Fellows participate in a free 4-week collaborative program, connect with talented and passionate peers, have around-the-clock access to highly accomplished mentors, and are eligible for a monetary stipend to help them pursue projects and arts-related initiatives.

To apply for the fellowship or for more information, visit here.

Meet Elizabeth Newkirk (music), Ashley Cai (visual art), and Lyrik Courtney (creative writing), three mentors for the 2019 COUNTERCLOCK Arts Collective.

CAC: What themes have you always aimed to explore with your art? What is a topic you want to explore with your art, but haven’t yet?

EN: If I could identify a consistent theme, it would be collaboration. Interacting with other artists, mediums, and the community in which I live inspires me greatly. Hm, I don’t know a topic that I’m interested in exploring that is not on the horizon. The beauty of planning both short and long term is incorporating steps to include all of your goals and interests!

AC: I always liked to capture stories and experiences in my work, because I think stories are the most engaging form of art.

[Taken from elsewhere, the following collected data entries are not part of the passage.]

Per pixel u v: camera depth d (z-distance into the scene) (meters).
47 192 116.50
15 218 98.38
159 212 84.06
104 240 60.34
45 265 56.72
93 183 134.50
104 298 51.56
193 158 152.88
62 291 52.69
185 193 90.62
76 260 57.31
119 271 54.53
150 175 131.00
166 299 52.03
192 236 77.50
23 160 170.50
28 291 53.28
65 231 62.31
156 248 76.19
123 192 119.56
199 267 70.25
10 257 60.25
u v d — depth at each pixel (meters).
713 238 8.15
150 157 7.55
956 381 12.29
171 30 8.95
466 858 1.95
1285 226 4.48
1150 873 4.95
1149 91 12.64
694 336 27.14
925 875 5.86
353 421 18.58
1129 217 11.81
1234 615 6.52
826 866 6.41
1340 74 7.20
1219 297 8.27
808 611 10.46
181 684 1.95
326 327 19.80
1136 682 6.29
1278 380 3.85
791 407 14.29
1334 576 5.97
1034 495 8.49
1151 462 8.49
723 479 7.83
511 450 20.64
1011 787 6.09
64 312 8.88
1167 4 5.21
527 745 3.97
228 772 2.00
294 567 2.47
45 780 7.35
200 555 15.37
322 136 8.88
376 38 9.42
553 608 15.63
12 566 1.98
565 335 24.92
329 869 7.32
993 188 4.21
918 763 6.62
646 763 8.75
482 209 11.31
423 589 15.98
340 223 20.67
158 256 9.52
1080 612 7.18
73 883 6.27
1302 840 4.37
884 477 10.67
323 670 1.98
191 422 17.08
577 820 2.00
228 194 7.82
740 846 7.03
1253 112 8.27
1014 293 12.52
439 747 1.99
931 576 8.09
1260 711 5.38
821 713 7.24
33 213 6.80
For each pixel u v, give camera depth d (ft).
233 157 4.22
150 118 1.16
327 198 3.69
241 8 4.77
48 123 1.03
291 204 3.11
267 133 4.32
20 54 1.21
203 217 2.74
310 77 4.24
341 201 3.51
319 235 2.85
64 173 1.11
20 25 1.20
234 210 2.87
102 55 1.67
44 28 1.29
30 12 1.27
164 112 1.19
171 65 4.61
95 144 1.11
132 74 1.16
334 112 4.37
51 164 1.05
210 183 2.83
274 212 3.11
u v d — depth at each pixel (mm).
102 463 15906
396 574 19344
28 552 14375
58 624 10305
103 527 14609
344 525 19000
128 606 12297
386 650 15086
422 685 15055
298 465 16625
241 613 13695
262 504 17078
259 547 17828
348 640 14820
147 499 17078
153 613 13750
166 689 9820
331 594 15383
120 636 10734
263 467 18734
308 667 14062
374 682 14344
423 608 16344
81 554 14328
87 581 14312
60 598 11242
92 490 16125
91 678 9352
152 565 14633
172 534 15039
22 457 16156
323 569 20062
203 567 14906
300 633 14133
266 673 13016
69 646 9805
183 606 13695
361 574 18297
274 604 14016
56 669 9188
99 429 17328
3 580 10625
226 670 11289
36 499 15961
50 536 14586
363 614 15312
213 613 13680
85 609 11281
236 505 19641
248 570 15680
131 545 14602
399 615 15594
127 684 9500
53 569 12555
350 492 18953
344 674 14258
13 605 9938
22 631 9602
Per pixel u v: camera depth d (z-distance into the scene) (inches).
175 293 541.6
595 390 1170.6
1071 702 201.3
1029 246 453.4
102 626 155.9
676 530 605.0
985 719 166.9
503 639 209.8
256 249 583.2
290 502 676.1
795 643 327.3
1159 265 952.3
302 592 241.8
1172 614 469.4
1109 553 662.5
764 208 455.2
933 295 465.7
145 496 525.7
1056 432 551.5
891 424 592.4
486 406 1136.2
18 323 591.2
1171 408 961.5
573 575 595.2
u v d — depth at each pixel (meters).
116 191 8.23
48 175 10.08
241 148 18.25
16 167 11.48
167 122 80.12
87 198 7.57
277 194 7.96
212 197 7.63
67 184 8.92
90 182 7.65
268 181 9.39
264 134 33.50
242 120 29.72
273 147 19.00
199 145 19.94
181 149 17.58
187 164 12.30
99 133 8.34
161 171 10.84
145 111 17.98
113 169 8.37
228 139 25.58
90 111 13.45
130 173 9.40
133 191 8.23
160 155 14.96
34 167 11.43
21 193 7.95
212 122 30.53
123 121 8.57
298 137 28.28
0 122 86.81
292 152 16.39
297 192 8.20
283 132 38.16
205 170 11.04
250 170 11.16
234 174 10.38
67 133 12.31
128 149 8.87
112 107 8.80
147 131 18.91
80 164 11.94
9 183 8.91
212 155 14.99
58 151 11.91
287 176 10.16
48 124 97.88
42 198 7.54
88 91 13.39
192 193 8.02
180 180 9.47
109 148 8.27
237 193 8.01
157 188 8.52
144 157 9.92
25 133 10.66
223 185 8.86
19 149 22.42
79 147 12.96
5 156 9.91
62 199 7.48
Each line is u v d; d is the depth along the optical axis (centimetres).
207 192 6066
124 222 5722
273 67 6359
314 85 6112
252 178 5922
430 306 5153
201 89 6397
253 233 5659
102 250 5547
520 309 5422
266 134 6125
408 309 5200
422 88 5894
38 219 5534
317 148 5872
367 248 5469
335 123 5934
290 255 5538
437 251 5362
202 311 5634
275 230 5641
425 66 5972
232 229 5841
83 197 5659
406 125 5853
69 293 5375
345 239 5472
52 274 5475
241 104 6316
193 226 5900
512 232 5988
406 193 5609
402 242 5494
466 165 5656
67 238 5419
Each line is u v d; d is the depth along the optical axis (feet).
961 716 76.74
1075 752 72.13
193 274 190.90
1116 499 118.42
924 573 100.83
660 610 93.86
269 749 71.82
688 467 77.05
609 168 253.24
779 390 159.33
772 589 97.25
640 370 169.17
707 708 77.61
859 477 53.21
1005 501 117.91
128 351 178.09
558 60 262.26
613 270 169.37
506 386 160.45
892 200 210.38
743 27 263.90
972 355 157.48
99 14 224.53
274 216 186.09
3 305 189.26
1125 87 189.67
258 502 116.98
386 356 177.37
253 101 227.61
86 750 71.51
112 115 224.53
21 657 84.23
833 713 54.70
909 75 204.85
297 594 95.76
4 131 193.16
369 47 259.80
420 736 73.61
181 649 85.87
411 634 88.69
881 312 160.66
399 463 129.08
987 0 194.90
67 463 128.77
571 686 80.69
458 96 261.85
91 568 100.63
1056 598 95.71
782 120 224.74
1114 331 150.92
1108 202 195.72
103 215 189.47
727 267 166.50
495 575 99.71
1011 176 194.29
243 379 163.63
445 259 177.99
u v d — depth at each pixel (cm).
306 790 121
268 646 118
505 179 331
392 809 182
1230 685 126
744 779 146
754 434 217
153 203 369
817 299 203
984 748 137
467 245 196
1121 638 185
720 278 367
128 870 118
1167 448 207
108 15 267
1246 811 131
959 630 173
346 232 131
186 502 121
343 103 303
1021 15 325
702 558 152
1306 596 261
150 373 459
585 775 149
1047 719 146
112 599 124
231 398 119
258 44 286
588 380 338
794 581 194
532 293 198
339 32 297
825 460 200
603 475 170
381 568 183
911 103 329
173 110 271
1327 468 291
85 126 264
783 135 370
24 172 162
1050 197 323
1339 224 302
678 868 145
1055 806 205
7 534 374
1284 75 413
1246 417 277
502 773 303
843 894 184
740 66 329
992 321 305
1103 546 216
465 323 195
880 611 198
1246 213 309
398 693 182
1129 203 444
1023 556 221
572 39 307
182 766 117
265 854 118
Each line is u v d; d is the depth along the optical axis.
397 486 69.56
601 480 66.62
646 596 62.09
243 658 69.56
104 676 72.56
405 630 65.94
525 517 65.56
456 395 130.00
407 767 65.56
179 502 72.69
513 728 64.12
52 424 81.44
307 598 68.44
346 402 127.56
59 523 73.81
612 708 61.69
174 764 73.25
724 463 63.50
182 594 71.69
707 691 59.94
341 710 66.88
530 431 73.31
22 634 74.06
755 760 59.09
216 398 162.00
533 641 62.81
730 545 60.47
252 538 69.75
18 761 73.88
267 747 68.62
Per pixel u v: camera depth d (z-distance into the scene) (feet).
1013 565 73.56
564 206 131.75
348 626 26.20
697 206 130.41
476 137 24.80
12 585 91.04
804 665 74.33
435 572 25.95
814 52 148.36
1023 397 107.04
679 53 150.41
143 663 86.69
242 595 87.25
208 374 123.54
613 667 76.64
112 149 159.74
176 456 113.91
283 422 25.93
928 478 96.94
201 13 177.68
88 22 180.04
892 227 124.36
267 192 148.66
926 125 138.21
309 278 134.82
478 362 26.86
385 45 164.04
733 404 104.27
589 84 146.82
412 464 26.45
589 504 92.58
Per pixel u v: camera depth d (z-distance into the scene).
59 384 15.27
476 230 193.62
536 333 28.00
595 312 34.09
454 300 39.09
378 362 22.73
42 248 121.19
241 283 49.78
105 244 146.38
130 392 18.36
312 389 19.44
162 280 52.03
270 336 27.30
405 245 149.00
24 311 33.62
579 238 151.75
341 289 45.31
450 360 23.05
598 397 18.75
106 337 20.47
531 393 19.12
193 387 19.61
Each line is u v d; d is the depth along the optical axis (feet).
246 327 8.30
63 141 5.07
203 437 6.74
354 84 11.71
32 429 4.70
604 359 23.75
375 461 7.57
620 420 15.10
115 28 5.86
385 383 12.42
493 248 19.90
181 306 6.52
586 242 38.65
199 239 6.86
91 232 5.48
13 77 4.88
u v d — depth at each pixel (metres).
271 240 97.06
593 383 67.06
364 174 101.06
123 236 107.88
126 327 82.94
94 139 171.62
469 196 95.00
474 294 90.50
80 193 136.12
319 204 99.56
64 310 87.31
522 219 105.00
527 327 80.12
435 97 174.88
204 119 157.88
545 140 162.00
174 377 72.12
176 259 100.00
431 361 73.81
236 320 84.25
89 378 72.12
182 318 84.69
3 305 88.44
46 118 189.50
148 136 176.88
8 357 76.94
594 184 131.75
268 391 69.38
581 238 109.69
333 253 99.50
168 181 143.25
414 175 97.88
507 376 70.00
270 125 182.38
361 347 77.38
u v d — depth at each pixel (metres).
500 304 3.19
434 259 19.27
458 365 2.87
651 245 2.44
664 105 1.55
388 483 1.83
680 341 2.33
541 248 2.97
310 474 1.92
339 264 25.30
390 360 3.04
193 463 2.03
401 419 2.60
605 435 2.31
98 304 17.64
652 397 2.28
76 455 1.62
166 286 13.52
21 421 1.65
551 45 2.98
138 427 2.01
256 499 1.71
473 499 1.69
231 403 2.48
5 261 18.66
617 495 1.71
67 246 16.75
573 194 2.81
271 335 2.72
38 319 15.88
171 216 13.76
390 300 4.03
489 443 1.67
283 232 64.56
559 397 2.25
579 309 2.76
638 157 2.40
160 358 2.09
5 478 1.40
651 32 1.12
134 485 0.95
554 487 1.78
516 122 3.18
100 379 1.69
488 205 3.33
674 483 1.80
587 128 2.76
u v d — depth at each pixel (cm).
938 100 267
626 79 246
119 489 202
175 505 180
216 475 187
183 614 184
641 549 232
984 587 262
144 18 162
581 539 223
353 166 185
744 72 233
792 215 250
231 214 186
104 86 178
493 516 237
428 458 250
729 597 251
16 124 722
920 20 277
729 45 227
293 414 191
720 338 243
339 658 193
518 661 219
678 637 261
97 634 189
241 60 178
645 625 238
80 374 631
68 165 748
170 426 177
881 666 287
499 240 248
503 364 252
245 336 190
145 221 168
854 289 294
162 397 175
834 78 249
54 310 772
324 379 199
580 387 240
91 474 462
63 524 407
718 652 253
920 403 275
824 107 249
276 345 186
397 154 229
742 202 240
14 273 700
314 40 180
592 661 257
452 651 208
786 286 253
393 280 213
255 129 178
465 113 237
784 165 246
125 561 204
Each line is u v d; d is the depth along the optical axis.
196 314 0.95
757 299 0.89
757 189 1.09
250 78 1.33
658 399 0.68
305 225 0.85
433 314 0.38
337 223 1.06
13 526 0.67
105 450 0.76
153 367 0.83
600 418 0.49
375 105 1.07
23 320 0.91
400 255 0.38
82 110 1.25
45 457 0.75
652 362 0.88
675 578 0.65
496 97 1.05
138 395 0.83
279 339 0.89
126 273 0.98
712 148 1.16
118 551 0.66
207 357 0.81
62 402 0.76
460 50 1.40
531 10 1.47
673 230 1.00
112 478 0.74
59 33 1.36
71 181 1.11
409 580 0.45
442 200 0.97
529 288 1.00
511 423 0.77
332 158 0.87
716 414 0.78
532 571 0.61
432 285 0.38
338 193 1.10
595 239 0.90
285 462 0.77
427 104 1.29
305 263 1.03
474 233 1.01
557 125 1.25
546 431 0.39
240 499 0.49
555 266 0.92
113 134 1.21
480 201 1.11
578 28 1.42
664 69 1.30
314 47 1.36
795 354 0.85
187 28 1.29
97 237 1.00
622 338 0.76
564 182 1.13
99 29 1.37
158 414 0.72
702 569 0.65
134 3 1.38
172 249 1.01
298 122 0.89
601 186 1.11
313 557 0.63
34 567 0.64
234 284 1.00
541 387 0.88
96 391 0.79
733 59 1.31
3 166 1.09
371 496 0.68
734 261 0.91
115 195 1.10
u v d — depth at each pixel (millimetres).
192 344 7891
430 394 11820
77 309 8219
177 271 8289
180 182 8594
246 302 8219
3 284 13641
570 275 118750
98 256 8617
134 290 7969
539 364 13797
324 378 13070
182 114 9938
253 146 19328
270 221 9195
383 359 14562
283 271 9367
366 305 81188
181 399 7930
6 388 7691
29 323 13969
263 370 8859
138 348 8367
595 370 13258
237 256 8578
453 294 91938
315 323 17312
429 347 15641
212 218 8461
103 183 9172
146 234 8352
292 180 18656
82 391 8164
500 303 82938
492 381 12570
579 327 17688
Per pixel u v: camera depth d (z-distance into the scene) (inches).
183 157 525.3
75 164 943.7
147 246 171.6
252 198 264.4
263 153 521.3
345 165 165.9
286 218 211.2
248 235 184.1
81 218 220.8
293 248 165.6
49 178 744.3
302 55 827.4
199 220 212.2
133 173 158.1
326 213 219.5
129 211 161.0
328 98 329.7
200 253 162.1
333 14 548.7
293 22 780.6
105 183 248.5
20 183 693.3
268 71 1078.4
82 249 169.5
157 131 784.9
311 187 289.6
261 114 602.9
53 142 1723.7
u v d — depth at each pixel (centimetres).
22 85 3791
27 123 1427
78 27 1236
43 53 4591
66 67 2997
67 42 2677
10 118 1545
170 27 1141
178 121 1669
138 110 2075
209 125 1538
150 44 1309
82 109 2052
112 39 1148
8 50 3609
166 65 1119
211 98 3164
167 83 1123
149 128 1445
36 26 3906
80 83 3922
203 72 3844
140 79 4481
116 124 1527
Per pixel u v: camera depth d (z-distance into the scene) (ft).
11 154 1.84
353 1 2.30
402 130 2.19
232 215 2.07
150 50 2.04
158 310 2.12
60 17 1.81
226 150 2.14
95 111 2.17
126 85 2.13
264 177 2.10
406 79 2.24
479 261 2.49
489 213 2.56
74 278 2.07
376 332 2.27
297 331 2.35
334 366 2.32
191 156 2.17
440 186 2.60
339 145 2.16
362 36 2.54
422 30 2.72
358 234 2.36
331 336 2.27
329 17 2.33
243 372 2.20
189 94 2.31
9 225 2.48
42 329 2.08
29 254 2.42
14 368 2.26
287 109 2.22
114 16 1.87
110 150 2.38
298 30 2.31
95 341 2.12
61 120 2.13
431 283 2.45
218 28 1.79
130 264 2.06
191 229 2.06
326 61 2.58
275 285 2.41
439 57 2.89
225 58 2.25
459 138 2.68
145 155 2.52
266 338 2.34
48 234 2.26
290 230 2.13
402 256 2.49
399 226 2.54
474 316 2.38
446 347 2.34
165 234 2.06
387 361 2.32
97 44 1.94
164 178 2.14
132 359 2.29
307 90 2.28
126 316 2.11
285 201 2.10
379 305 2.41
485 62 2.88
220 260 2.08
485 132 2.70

Right now though, I'm vibing with some fashion illustrations, and I want to explore the combination of the two.

LC: Isolation and alienification, primarily. In the future, I want to try my hand at writing more candidly about childhood (to speak generally) and the ways that the world and certain interactions therein become “stranged” by that perspective, though the way through this process has yet to fully reveal itself to me.

Elizabeth Newkirk, playing the piano, alongside Kathryn Satoh, playing the violin. Together, Elizabeth and Kathryn form the violin-piano duo Bow & Hammer. Here, they play Arvo Pärt’s Spiegel im Spiegel at Ovation Chicago in 2019.

CAC: If you have one piece of advice for emerging artists, what would it be?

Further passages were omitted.